Given records:
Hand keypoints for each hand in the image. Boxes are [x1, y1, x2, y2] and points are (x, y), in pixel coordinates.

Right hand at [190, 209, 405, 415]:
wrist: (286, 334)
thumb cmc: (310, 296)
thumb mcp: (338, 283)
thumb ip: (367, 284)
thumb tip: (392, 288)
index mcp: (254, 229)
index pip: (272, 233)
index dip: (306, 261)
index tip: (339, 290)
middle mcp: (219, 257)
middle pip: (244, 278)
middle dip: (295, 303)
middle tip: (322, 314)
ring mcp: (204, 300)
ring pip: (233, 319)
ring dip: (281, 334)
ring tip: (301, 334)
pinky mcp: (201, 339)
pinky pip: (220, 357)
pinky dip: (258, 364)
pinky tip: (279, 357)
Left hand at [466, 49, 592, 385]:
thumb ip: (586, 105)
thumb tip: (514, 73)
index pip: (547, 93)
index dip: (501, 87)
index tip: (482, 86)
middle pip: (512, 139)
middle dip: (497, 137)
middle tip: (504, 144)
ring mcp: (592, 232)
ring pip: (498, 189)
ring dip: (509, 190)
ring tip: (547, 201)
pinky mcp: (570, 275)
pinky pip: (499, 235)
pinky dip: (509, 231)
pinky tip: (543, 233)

Task instructions: Select all lines with the word "middle" from the entries above.

Task result:
middle mcp: (219, 257)
middle pip: (244, 278)
middle dip: (295, 303)
middle tip: (322, 314)
middle pip: (512, 139)
middle dip: (497, 137)
middle tip: (504, 144)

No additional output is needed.